• _Given request_
Extract the naming lines of every record below, kingdom through common name, word for word. Leave the pictures out of your answer.

• _Working data_
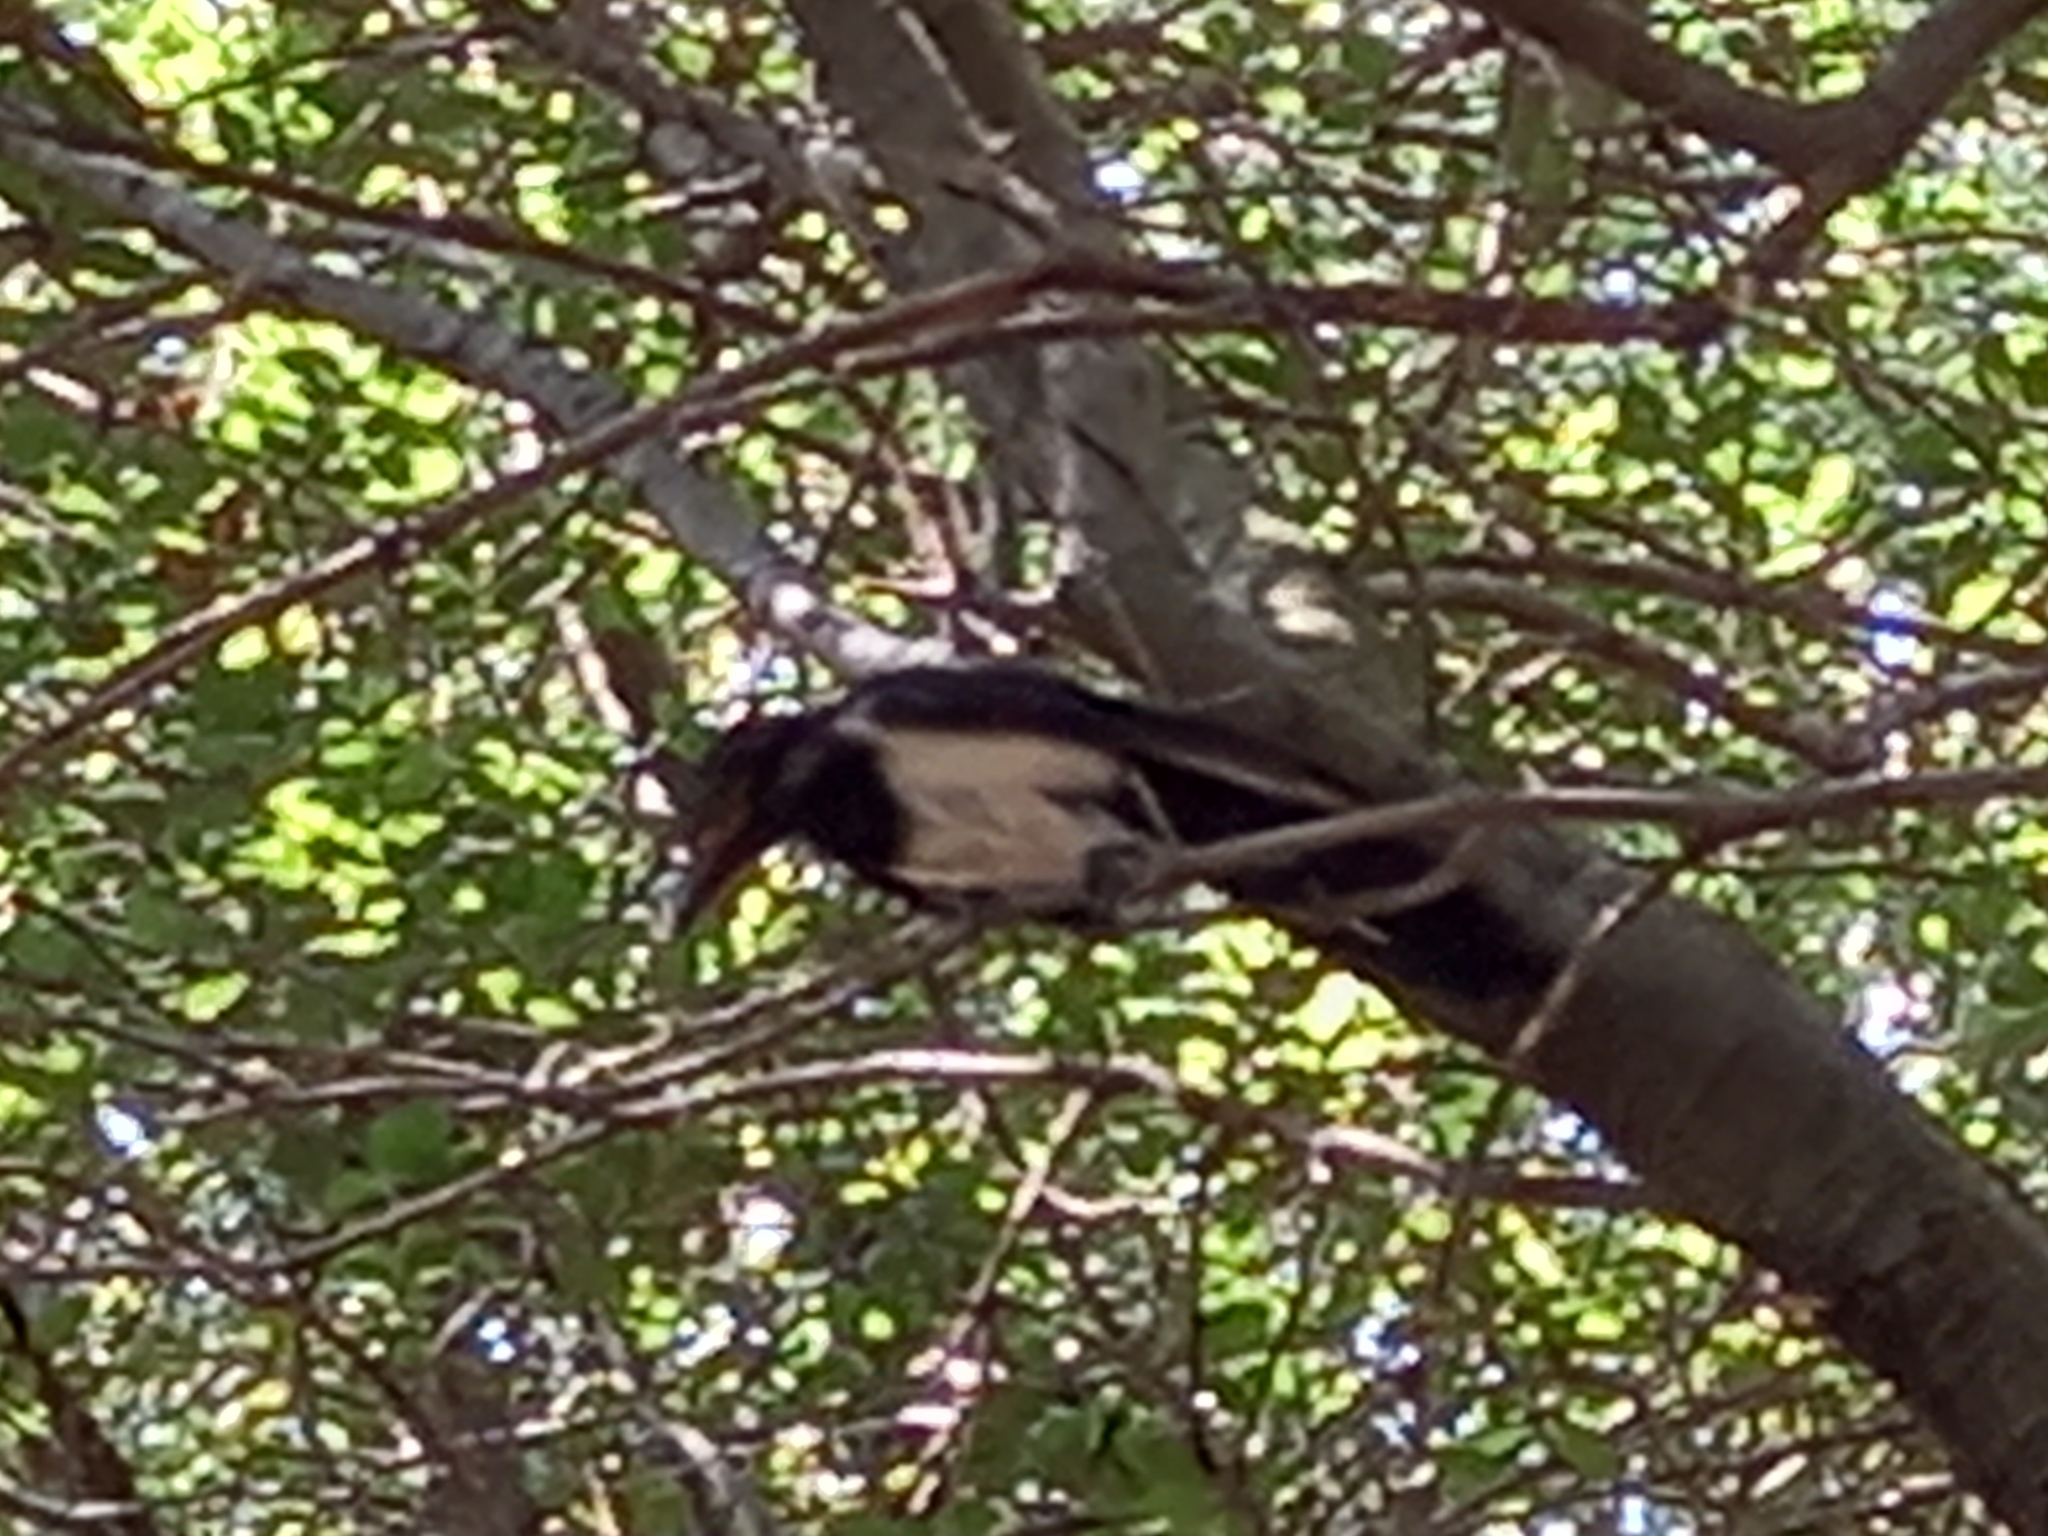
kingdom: Animalia
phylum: Chordata
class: Aves
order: Passeriformes
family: Corvidae
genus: Pica
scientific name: Pica pica
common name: Eurasian magpie
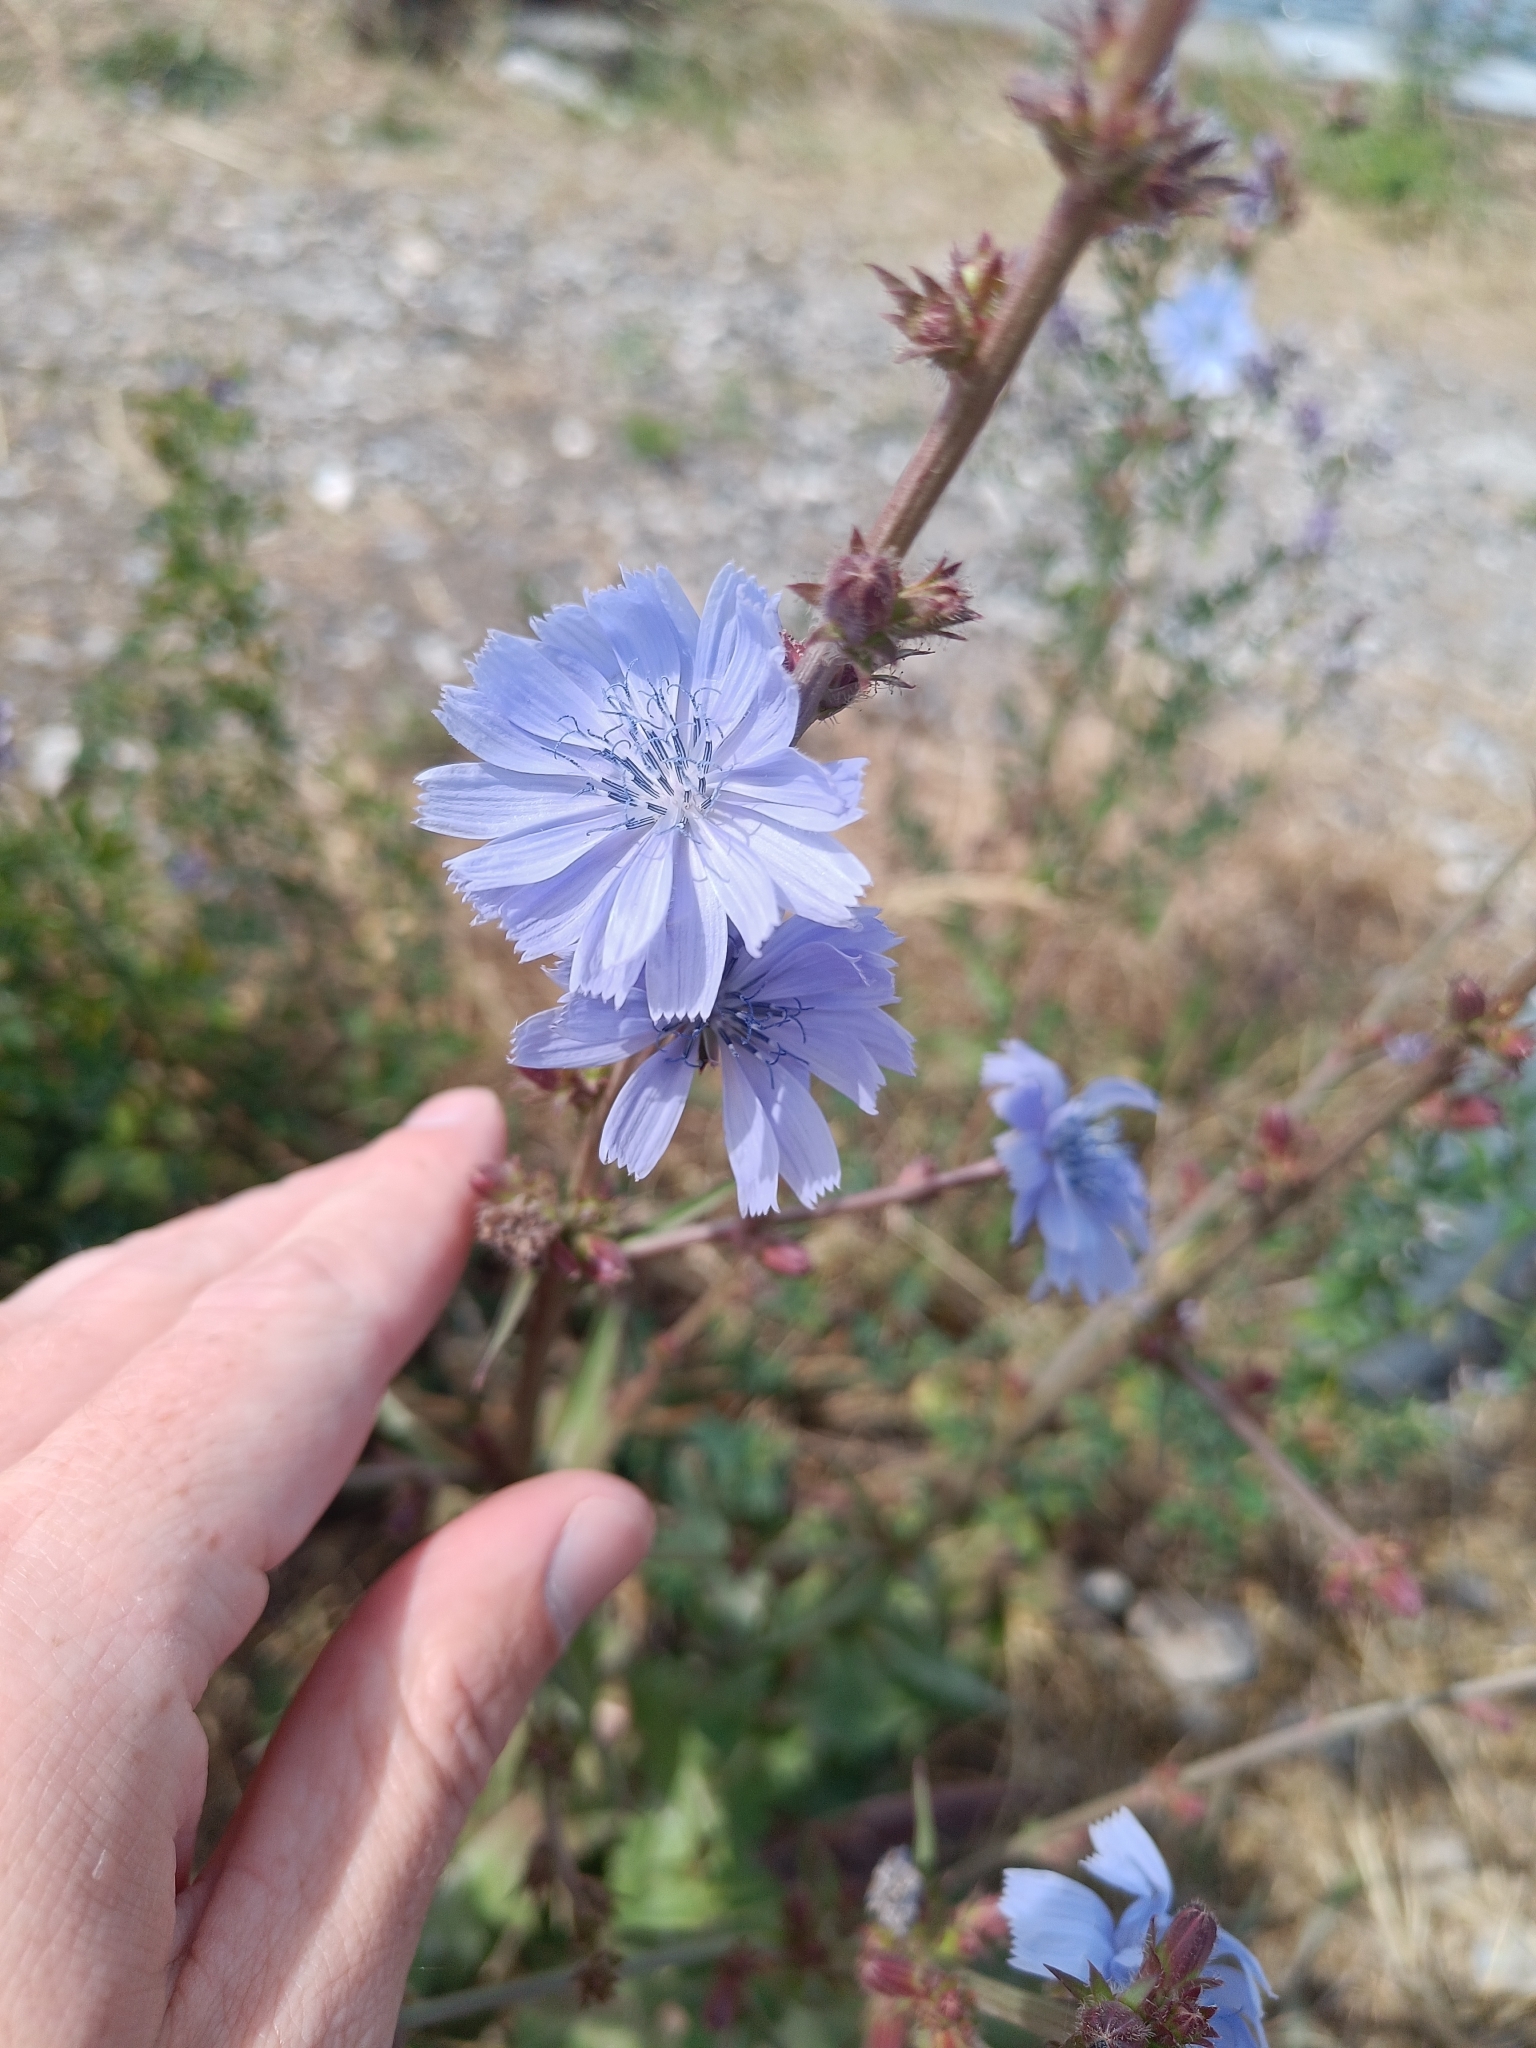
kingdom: Plantae
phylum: Tracheophyta
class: Magnoliopsida
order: Asterales
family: Asteraceae
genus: Cichorium
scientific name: Cichorium intybus
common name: Chicory
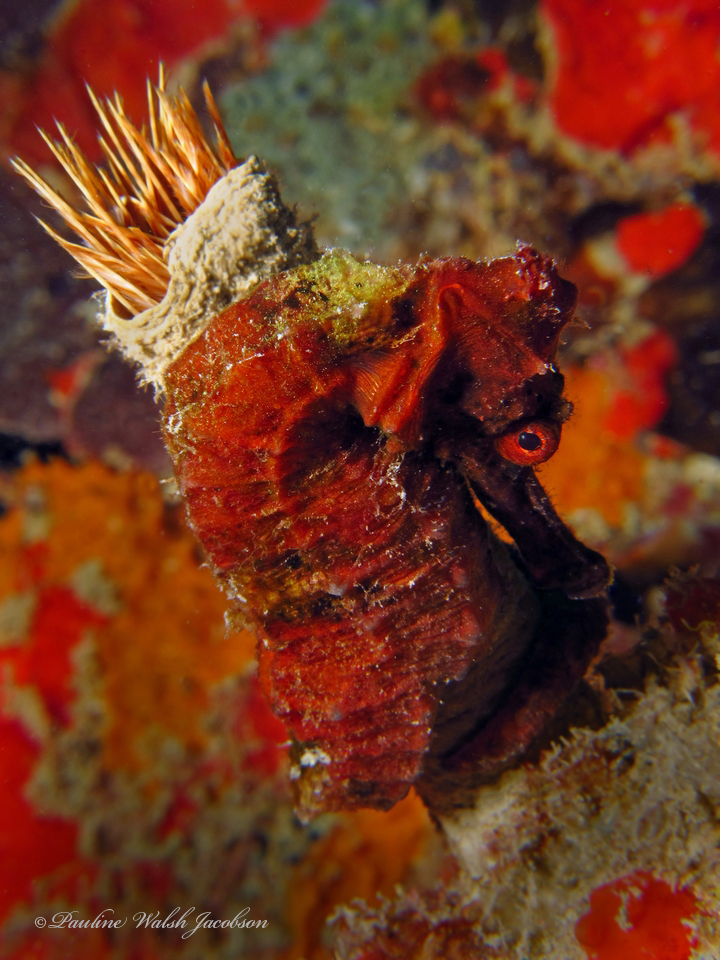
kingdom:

• _Result of the task_
kingdom: Animalia
phylum: Chordata
class: Aves
order: Passeriformes
family: Corvidae
genus: Pica
scientific name: Pica pica
common name: Eurasian magpie
kingdom: Plantae
phylum: Tracheophyta
class: Magnoliopsida
order: Asterales
family: Asteraceae
genus: Cichorium
scientific name: Cichorium intybus
common name: Chicory
kingdom:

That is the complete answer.